Il
quarantaquattresimo Presidente degli Stati Uniti d’America
è Barak Hussein Obama, democratico e di colore. Mentre
sono ancora in corso le operazioni di spoglio, Obama si è
già aggiudicato 330 grandi elettori, quando ne bastavano
270 per vincere. La vittoria garantisce la maggioranza al
Congresso e al Senato. E’ dunque un successo straordinario
per il senatore afroamericano, che ha saputo convincere
gli americani dell’urgenza del cambiamento. E che si siano
convinti che solo il candidato democratico potesse
rappresentare la via d’uscita dalla crisi economica,
politica e morale che colpisce gli Usa, lo si evince
dall’affluenza record alle urne. Quello che questa
vittoria rappresenta, infatti, è in primo luogo la fine
del reaganismo, imperante negli Usa dall’inizio degli anni
’80 e che nemmeno i due mandati di Clinton avevano messo
in discussione, essendo stati caratterizzati da una sorta
di continuità nelle politiche economiche e nella politica
estera. Il voto americano si presenta comunque come una
sentenza senz’appello nei confronti dell’Amministrazione
Bush, la peggiore della storia americana; Bush che aveva
ormai come unico estimatore Berlusconi, visto che gli
stessi repubblicani - McCain per primo – hanno tentato di
prendere le distanze in ogni modo dal texano dalla
bottiglia facile.
La sconfitta dell’anziano senatore dell’Arizona si deve in
primo luogo proprio alla paura (più che giustificata) che
una sua affermazione avrebbe, in sostanza, rappresentato
un elemento di continuità delle politiche della gang
texana insediata da due mandati a Washington. Gli otto
anni di Bush sono apparsi come i più catastrofici sotto
ogni profilo: la sua Amministrazione ha infatti distrutto
l’economia statunitense, stracciato i diritti civili ed il
codice penale, rovinato l’immagine democratica degli Usa,
azzerato le sue capacità di dissuasione militare e
annichilito sotto il peso delle menzogne e sotto l’infamia
delle torture, quello che gli americani considerano ( a
torto più che a ragione) la loro “superiorità etica”.

:: Consegna ::
Prosegui il commento sulla vittoria elettorale di Obama riportato sopra, ripartendo subito dopo la sua ultima frase.

:: Materiale fornito ::
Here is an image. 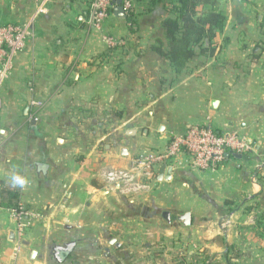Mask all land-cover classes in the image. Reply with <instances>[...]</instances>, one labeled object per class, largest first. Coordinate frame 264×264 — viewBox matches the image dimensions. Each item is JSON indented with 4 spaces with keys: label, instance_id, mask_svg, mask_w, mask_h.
Segmentation results:
<instances>
[{
    "label": "crops",
    "instance_id": "obj_1",
    "mask_svg": "<svg viewBox=\"0 0 264 264\" xmlns=\"http://www.w3.org/2000/svg\"><path fill=\"white\" fill-rule=\"evenodd\" d=\"M94 1L0 0V26L32 31L0 88V264H264V0L200 8L219 30L148 0L98 29ZM206 125L254 143L250 160L204 172L185 156L138 194L106 184Z\"/></svg>",
    "mask_w": 264,
    "mask_h": 264
},
{
    "label": "built area",
    "instance_id": "obj_2",
    "mask_svg": "<svg viewBox=\"0 0 264 264\" xmlns=\"http://www.w3.org/2000/svg\"><path fill=\"white\" fill-rule=\"evenodd\" d=\"M124 7L129 13L133 8L132 0H125ZM113 0H95L89 6L90 24L100 28L111 17ZM32 36L28 24H6L0 26V88L13 68L15 56L22 52L27 41ZM112 46L114 40L107 38ZM41 106L40 102H33ZM253 148L249 142L243 141L236 134H221L210 125L196 126L184 133L174 134L164 153L153 156H139L135 158L130 168L111 169L105 175L106 184L112 188L116 185L129 186L128 193L138 194L145 189L146 184L155 180L156 172L160 166L176 167L182 157H187V163L200 171H216L229 159L227 154H249ZM1 200V195H0ZM15 216L19 221V234L21 235L25 222L33 213L23 206L15 209Z\"/></svg>",
    "mask_w": 264,
    "mask_h": 264
},
{
    "label": "trees",
    "instance_id": "obj_3",
    "mask_svg": "<svg viewBox=\"0 0 264 264\" xmlns=\"http://www.w3.org/2000/svg\"><path fill=\"white\" fill-rule=\"evenodd\" d=\"M123 0V4H124ZM134 1V0H132ZM149 5L154 7L156 4L165 3L171 8L175 13H178L182 22L189 25L190 28H195L196 24H210L215 29H222L224 25V17L218 13H211L206 19L203 17H198V12L200 8H205L209 4H215L216 0H148ZM112 12V10H111ZM129 16H132V11H130ZM165 26L168 29V33L173 37L174 32L179 28V23L177 21H166ZM201 34L200 32H198ZM212 38V37H211ZM11 206V205H9ZM16 208L17 205H12Z\"/></svg>",
    "mask_w": 264,
    "mask_h": 264
},
{
    "label": "water",
    "instance_id": "obj_4",
    "mask_svg": "<svg viewBox=\"0 0 264 264\" xmlns=\"http://www.w3.org/2000/svg\"><path fill=\"white\" fill-rule=\"evenodd\" d=\"M113 15L118 19H126L127 18V12L123 4V0H113ZM252 146L254 147L255 144L252 143ZM234 158L238 160H250L249 155H243V154H233ZM227 157L230 158V154H227ZM174 168L172 166L163 165L160 167L159 170V176L158 181H166L169 182L172 178ZM181 221L185 226L191 225V214L187 213L184 214L181 217Z\"/></svg>",
    "mask_w": 264,
    "mask_h": 264
},
{
    "label": "clouds",
    "instance_id": "obj_5",
    "mask_svg": "<svg viewBox=\"0 0 264 264\" xmlns=\"http://www.w3.org/2000/svg\"><path fill=\"white\" fill-rule=\"evenodd\" d=\"M13 181L15 183H18V184H23L24 183V181L22 179L18 178V177H13Z\"/></svg>",
    "mask_w": 264,
    "mask_h": 264
}]
</instances>
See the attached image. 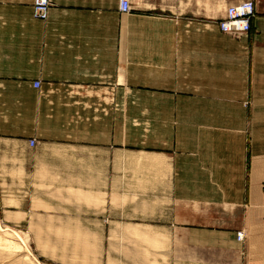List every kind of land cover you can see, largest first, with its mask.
<instances>
[{
  "label": "crops",
  "instance_id": "1",
  "mask_svg": "<svg viewBox=\"0 0 264 264\" xmlns=\"http://www.w3.org/2000/svg\"><path fill=\"white\" fill-rule=\"evenodd\" d=\"M33 1L0 0V209L101 191L119 220L133 180L181 251L264 264V0L241 37L243 0Z\"/></svg>",
  "mask_w": 264,
  "mask_h": 264
},
{
  "label": "rangeland",
  "instance_id": "2",
  "mask_svg": "<svg viewBox=\"0 0 264 264\" xmlns=\"http://www.w3.org/2000/svg\"><path fill=\"white\" fill-rule=\"evenodd\" d=\"M125 192L119 220L113 217L117 202L101 191H54L53 204H35L44 211L0 209V264H230L229 252L221 249L181 251L140 219L149 210L139 196L136 206L133 180L126 181Z\"/></svg>",
  "mask_w": 264,
  "mask_h": 264
},
{
  "label": "built area",
  "instance_id": "3",
  "mask_svg": "<svg viewBox=\"0 0 264 264\" xmlns=\"http://www.w3.org/2000/svg\"><path fill=\"white\" fill-rule=\"evenodd\" d=\"M51 0H34L32 15L36 19L47 20L51 8ZM119 10L121 13L132 11V0H119ZM225 17L218 22L219 28L223 33L234 37H241L251 29V20L256 14V5L253 0H243L239 3L230 5L226 10ZM39 86V82L36 83ZM29 144L35 146L36 139H30ZM239 238L242 239L241 233Z\"/></svg>",
  "mask_w": 264,
  "mask_h": 264
},
{
  "label": "bare ground",
  "instance_id": "4",
  "mask_svg": "<svg viewBox=\"0 0 264 264\" xmlns=\"http://www.w3.org/2000/svg\"><path fill=\"white\" fill-rule=\"evenodd\" d=\"M227 12V11H226ZM227 15V14H226ZM242 235V234H241ZM242 238H243V235H242Z\"/></svg>",
  "mask_w": 264,
  "mask_h": 264
}]
</instances>
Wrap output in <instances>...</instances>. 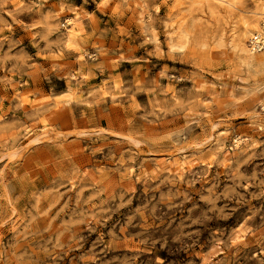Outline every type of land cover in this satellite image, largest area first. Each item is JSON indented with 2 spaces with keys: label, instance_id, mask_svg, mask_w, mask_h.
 I'll use <instances>...</instances> for the list:
<instances>
[{
  "label": "rangeland",
  "instance_id": "1",
  "mask_svg": "<svg viewBox=\"0 0 264 264\" xmlns=\"http://www.w3.org/2000/svg\"><path fill=\"white\" fill-rule=\"evenodd\" d=\"M263 19L0 0V264H264Z\"/></svg>",
  "mask_w": 264,
  "mask_h": 264
},
{
  "label": "bare ground",
  "instance_id": "2",
  "mask_svg": "<svg viewBox=\"0 0 264 264\" xmlns=\"http://www.w3.org/2000/svg\"><path fill=\"white\" fill-rule=\"evenodd\" d=\"M223 1V0H222ZM221 4V3H220ZM225 4V3H224ZM231 6V5H230ZM256 14V13H255ZM256 15H259V14H256ZM71 19V18H70ZM68 19L69 20V22H70V31L68 32V37L69 38H71V36L73 35V33H74V31H77V29L79 28V24L77 23V19L76 18H74V19ZM260 20V19H259ZM264 20V19H263ZM262 24V23H261ZM246 25V24H245ZM263 26V25H262ZM262 32V31H261ZM248 33V32H247ZM263 33V32H262ZM246 34V33H245ZM250 34V33H249ZM259 35H257V36H254V37H252L251 38V40L253 41V45H255V47H257L258 49V51H260L261 49H263V45L261 46V43L262 42H260V39H259V41L257 40V37H258ZM253 49H256V48H253ZM253 49H251V50H253ZM245 51V50H244ZM252 54H254L253 52H251ZM255 55H256V53H255ZM236 140V139H235ZM239 140V139H238ZM240 141V140H239ZM234 144H237V143H234ZM237 146V145H236ZM168 160V159H167ZM177 162V161H176ZM163 164V163H162ZM184 164H185V162H181V163H178L176 166H175V169L177 170V168L179 167V173H181L182 172V170H184ZM187 164V163H186ZM170 166H172V165H170ZM173 166V167H174ZM177 172V171H176ZM175 172V173H176ZM207 258V257H206ZM210 258V257H209ZM210 261V260H209Z\"/></svg>",
  "mask_w": 264,
  "mask_h": 264
}]
</instances>
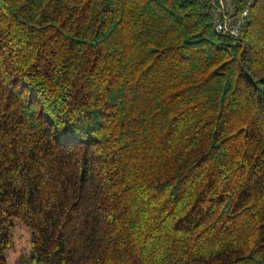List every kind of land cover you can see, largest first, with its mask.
<instances>
[{
    "label": "trees",
    "instance_id": "obj_1",
    "mask_svg": "<svg viewBox=\"0 0 264 264\" xmlns=\"http://www.w3.org/2000/svg\"><path fill=\"white\" fill-rule=\"evenodd\" d=\"M264 264V0H0V264Z\"/></svg>",
    "mask_w": 264,
    "mask_h": 264
},
{
    "label": "built area",
    "instance_id": "obj_2",
    "mask_svg": "<svg viewBox=\"0 0 264 264\" xmlns=\"http://www.w3.org/2000/svg\"><path fill=\"white\" fill-rule=\"evenodd\" d=\"M213 30L232 39L241 35L254 0H202Z\"/></svg>",
    "mask_w": 264,
    "mask_h": 264
},
{
    "label": "rangeland",
    "instance_id": "obj_3",
    "mask_svg": "<svg viewBox=\"0 0 264 264\" xmlns=\"http://www.w3.org/2000/svg\"><path fill=\"white\" fill-rule=\"evenodd\" d=\"M29 252V230L18 220L13 219L10 244L5 252L8 264H27Z\"/></svg>",
    "mask_w": 264,
    "mask_h": 264
}]
</instances>
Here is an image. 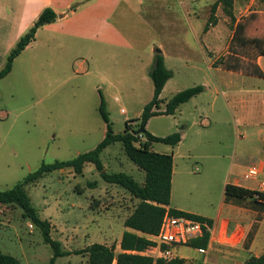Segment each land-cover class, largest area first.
<instances>
[{"label": "rangeland", "instance_id": "obj_1", "mask_svg": "<svg viewBox=\"0 0 264 264\" xmlns=\"http://www.w3.org/2000/svg\"><path fill=\"white\" fill-rule=\"evenodd\" d=\"M124 1L121 10L127 16L122 21L117 15L115 21L130 45L41 32L0 80V191L13 189L43 164L71 161L94 150L107 129L99 111L100 93L114 133H124L128 122L138 131L144 107L154 96L150 71L163 51L173 77L163 90L160 112L180 91L195 86H205V91L175 114L149 120L147 130L154 136L182 135L177 147L153 143L152 150L174 156L173 205L212 217L228 183L264 160V77H253L264 76V56L252 43L264 45V0H236L235 23L220 6L218 24L209 33L204 28L218 0L194 2L195 16L186 13L189 0ZM101 159L109 173L126 172L144 182L145 173L122 143L107 148ZM93 182L97 188L89 186ZM26 192L40 218L55 225L52 238L70 253L56 264H88L89 256L76 252L93 243L107 241L119 254L114 240L125 231V212L138 204L123 188L106 183L92 164L83 175L69 168L45 174L27 185ZM94 200L102 205L96 207ZM0 209V252L21 264H50L54 249L42 228L18 206ZM177 254L198 257L189 259L190 264H205L191 247H179Z\"/></svg>", "mask_w": 264, "mask_h": 264}, {"label": "trees", "instance_id": "obj_2", "mask_svg": "<svg viewBox=\"0 0 264 264\" xmlns=\"http://www.w3.org/2000/svg\"><path fill=\"white\" fill-rule=\"evenodd\" d=\"M222 6L225 14L230 18L231 23L236 22L235 0H218L211 6V13L204 31L208 32L211 26L218 24L216 16L219 7ZM58 19L57 13L52 8H46L39 16L33 27L19 40L16 46L10 52L6 65L0 71V80L5 79L12 71L15 60L27 49L36 39L39 29L55 23ZM242 25L238 26V32L243 33ZM252 43L257 45L261 55L264 56V45L260 41L254 40ZM150 77L154 84V96L152 100L144 107L141 115V128L145 132L141 135H135L131 123L126 124V130L122 134H115L106 111L105 102L102 98L99 107L100 114L106 123L107 133L103 141L92 151L79 155L71 161L53 164H43L36 172L30 174L23 182L18 183L13 189L0 191V207L18 206L23 209L24 217L32 219L33 223L40 226L43 230L44 239L54 249V257L50 264H55L59 257L70 255L63 251L62 244L52 238V227L49 221L40 218L37 210L32 206L31 200L26 192V186L35 184L45 174L60 171L66 168L73 169L76 175H83L84 167L87 164H93L99 171L101 178L109 184L119 186L130 193L132 198L138 201L134 211L125 221V226L141 233L156 236L159 233L163 218L169 210L172 216H186L198 221H206L211 226L213 221L202 216L183 212L170 208L172 198V180L174 173L173 154L157 153L152 150L153 143H163L172 147H177L182 141L180 132H175L166 137H157L151 134L147 129V124L152 117L158 115H173L177 109L197 97L205 91V86H195L185 89L175 94L166 104V110L160 112V106L164 103L161 95L167 82L173 77V72L165 65V58L160 52L156 54L154 65L150 71ZM122 143L128 158L145 173L143 183H140L133 176L126 172H108L101 159L102 153L110 146L116 143ZM90 187L95 188L96 183H90ZM254 192L242 187L228 184L225 188V200L227 202L234 200L242 202L249 200L254 209L264 212V192L258 193V198ZM210 239V233L206 232L204 237L193 240L190 244L193 248H206ZM154 242L146 237L138 236L131 232H125L120 244L122 253L116 254L114 246H107L100 243H94L85 249L76 252L77 254H87L89 264H187L185 259L174 258L166 260L164 258L155 259L153 257L142 256L128 253L129 251L142 252ZM0 264H21L20 261L11 256L0 252ZM245 264H264V254L259 257L249 258Z\"/></svg>", "mask_w": 264, "mask_h": 264}, {"label": "crops", "instance_id": "obj_3", "mask_svg": "<svg viewBox=\"0 0 264 264\" xmlns=\"http://www.w3.org/2000/svg\"><path fill=\"white\" fill-rule=\"evenodd\" d=\"M197 1L198 0H189L186 2L185 9L188 15L195 16L197 12V5H195L194 2ZM124 2V0H0V68H2V66L7 62V58L12 49L33 27L39 16L46 8H52L57 13L58 19L55 23L48 24L39 29L36 38L41 32H46L59 38H72L78 41L103 43L112 46L130 45L129 41H127V36L115 21L117 15L122 17V21L127 16V11L121 10ZM207 33H209V31ZM34 42L31 43L26 50L32 48ZM160 52L163 54L164 58H166L164 52ZM100 95L102 101L103 96L101 93ZM203 124L204 123L201 122V125ZM252 166L260 167L261 175L264 174V160L257 161L252 164ZM175 175L176 170L174 166L172 195L174 193ZM259 180H253L257 182L256 187H250L242 184L241 182L245 180H241L238 184H236V178L228 184L237 185L238 187H242L247 190H254L258 187ZM97 187L98 186L95 188ZM100 201L101 200H94V205L96 207L101 206L102 201ZM170 208L202 216L213 221V232L210 235L209 243L206 248H193L190 245L178 246L174 248L175 257L185 259L187 264H190L188 262L189 259H197L198 257L179 256L177 254V249L179 247L193 248L197 253H199V258H205V264H245L249 258H259L264 254V212L254 209L249 200L242 202L231 200L227 202L224 195V201L222 202L220 210L212 217L200 215L181 207H175L172 200ZM132 212H125L123 221L124 226L125 221L132 214ZM50 224L53 231L55 225L51 222ZM125 232H131L137 234L138 236L146 237L154 242V236L135 231L125 226V231L122 233L121 239L119 240V238H115L114 240L118 246H120ZM103 244L110 246L107 241ZM154 246L155 243L153 246L148 247L142 252L129 251L128 253L153 258H155L153 254L158 253L160 255L159 258H162L157 249L152 250ZM199 249L206 250V253L201 254ZM122 252L123 250L120 249V253Z\"/></svg>", "mask_w": 264, "mask_h": 264}, {"label": "built area", "instance_id": "obj_4", "mask_svg": "<svg viewBox=\"0 0 264 264\" xmlns=\"http://www.w3.org/2000/svg\"><path fill=\"white\" fill-rule=\"evenodd\" d=\"M260 175V167L250 166L243 173L241 178H236V184L241 180H259ZM251 191L255 193L254 196L257 199L258 193L264 192V181L259 180L258 187ZM1 213L0 209V216ZM30 228H33V226L30 225ZM206 232L210 233V235L213 232L212 226L208 222L198 221L186 216H172L168 210L163 218L159 233L153 237L155 246L152 250L157 249L162 258L172 260L176 258L174 255V248L178 246H188L193 240L204 237ZM199 252L205 254L206 250L199 249ZM114 264H116V261Z\"/></svg>", "mask_w": 264, "mask_h": 264}, {"label": "water", "instance_id": "obj_5", "mask_svg": "<svg viewBox=\"0 0 264 264\" xmlns=\"http://www.w3.org/2000/svg\"><path fill=\"white\" fill-rule=\"evenodd\" d=\"M160 53V52H159ZM145 132V128H140L138 131H136L134 134L135 135H141V134H143ZM69 169H71V168H69Z\"/></svg>", "mask_w": 264, "mask_h": 264}]
</instances>
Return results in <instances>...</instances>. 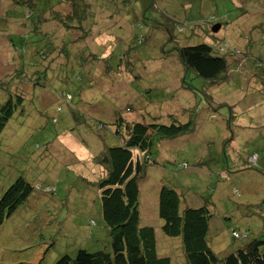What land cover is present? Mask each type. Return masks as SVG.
Listing matches in <instances>:
<instances>
[{"label":"rangeland","instance_id":"1","mask_svg":"<svg viewBox=\"0 0 264 264\" xmlns=\"http://www.w3.org/2000/svg\"><path fill=\"white\" fill-rule=\"evenodd\" d=\"M68 1L0 0V108L11 95L23 97L0 134V198L20 176L33 187L0 226V264H53L78 249L109 250L97 188L104 170L90 156L122 144L119 121L168 125L173 114L185 123L196 111L194 133L162 141L147 166L141 225L154 228L159 256L186 264L180 241L161 230L164 185L182 208L208 209L217 256L247 240L229 230L264 240V71L204 87L187 76L196 93L182 92L183 66L167 53L165 29L179 44L224 42L264 62V0H86L82 28L53 19L69 11ZM212 18L222 23L214 34L205 22ZM176 22L199 25L201 34H180Z\"/></svg>","mask_w":264,"mask_h":264},{"label":"trees","instance_id":"2","mask_svg":"<svg viewBox=\"0 0 264 264\" xmlns=\"http://www.w3.org/2000/svg\"><path fill=\"white\" fill-rule=\"evenodd\" d=\"M12 2L16 3L17 0ZM67 5L69 11L64 15L59 13L53 19L67 28L66 21L74 20L78 25L76 28H82V24L88 18L90 4L86 0H70ZM211 20L213 19L205 21L211 28L215 24L222 26L221 22L212 24ZM172 27L182 30L180 34L188 28L194 30L192 33L194 35L201 34V26L187 25V22L182 25L176 22ZM165 29L168 34L167 53L175 51L178 61L183 66L184 75L180 80L182 92L196 93V90L186 83L187 76L202 79L204 83L201 86L204 87L232 78L234 73L236 79L240 76L247 82L246 75L256 78L257 73L264 71V62L259 58L250 57L246 51L231 48L224 42L218 43L216 47L207 41L198 44H179L175 41L171 28ZM205 96L209 99L210 95ZM65 99L72 100V97L67 95ZM22 101L21 95H11L2 105L0 134L16 109L22 105ZM194 103L196 105L197 101ZM197 115L196 111V116L192 113L187 122L179 123L176 117L170 114L171 123L168 125L123 124L120 121L116 124L114 133L118 135L122 132L125 136L122 144L112 147L103 144L90 156L91 161L98 165L100 170L102 168L104 170L97 188L102 218L105 226L110 229L109 250L99 249L90 252L82 248L78 249L74 256L63 255L53 264H172L170 257L158 255L154 228L141 225L139 183L145 177L147 166L156 162L157 146L164 140L194 133ZM103 128L104 125H98V130ZM253 156L257 155L250 157V163L256 162L251 161ZM186 167V164L182 165V168ZM37 188L40 189L39 186ZM32 191L33 187L23 177L16 178L0 198V226L26 202ZM43 191L53 193L55 189L46 187ZM180 197L175 189L161 185L158 191V216L163 221L162 232L180 241L186 264H264L263 237L249 240L248 233L234 229L229 230L231 238L247 240L228 255L217 256L208 238L211 218L208 209L205 206L182 208Z\"/></svg>","mask_w":264,"mask_h":264},{"label":"water","instance_id":"3","mask_svg":"<svg viewBox=\"0 0 264 264\" xmlns=\"http://www.w3.org/2000/svg\"><path fill=\"white\" fill-rule=\"evenodd\" d=\"M220 24H215L213 27H212V31H213V33H216V32H218L219 31V29H220Z\"/></svg>","mask_w":264,"mask_h":264},{"label":"built area","instance_id":"4","mask_svg":"<svg viewBox=\"0 0 264 264\" xmlns=\"http://www.w3.org/2000/svg\"><path fill=\"white\" fill-rule=\"evenodd\" d=\"M212 19H213V18H212ZM256 159H257V156H253L252 159H251V161H252V162H255Z\"/></svg>","mask_w":264,"mask_h":264},{"label":"crops","instance_id":"5","mask_svg":"<svg viewBox=\"0 0 264 264\" xmlns=\"http://www.w3.org/2000/svg\"><path fill=\"white\" fill-rule=\"evenodd\" d=\"M210 117H212V116L210 115Z\"/></svg>","mask_w":264,"mask_h":264}]
</instances>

:: Risposta ::
Guerre ingaggiate e perse, centinaia di miliardi di
dollari in spese militari e migliaia di vite buttate al
vento, allo scopo di arricchire le lobby petrolifere e
quelle delle armi che avevano nel presidente Bush il
burattino da muovere tirando i fili a seconda delle loro
convenienze. E le immagini dell’ormai ex-presidente
ubriaco fradicio sulle scalinate dello stadio di Pechino,
portato a braccio dalla scorta sotto gli occhi attoniti
della sua stessa figlia, simbolizzano meglio di ogni
parola la fine ingloriosa di un alcolizzato incompetente
che mai avrebbe dovuto arrivare dove è arrivato; l’ultimo
(almeno per ora) pegno che la democrazia americana paga da
trentacinque anni alla dinastia dei Bush.
Con la vittoria di Obama il quadro cambia sensibilmente,
in profondità, annunciando un nuovo New Deal, cioè una
politica attenta alle fasce più deboli della popolazione.
Sul piano economico, grazie anche alla crisi del modello
monetarista, riprende vigore una concezione keynesiana
dell’economia, concepita come produzione di beni e servizi
e vitalità del consumo interno, e non come pura
speculazione finanziaria. Il lavoro riprende la sua
centralità nelle politiche economiche, dato che il
programma elettorale che ha portato il senatore
dell’Illinois alla Casa Bianca prevede importanti
politiche attive per il lavoro e riduzione delle imposte
per i lavoratori. E anche sul piano specifico del welfare,
di conseguenza, la promessa d’investire sull’istruzione
costruendo più scuole e di estendere con appositi
programmi l’assicurazione sanitaria a coloro che non
possono permettersela - e di renderla comunque gratuita
per i bambini fino a due anni di vita - rappresenta già un
evidente segno di cambiamento per quei 45 milioni di
americani disoccupati e privi di copertura sanitaria.
Proprio qui – e non solo qui - sta la spiegazione
dell’affluenza record alle urne, con un impegno diretto
sia della middle-class che delle minoranze etniche (afroamericani
ed ispanici in primo luogo) che hanno votato in massa per
Obama.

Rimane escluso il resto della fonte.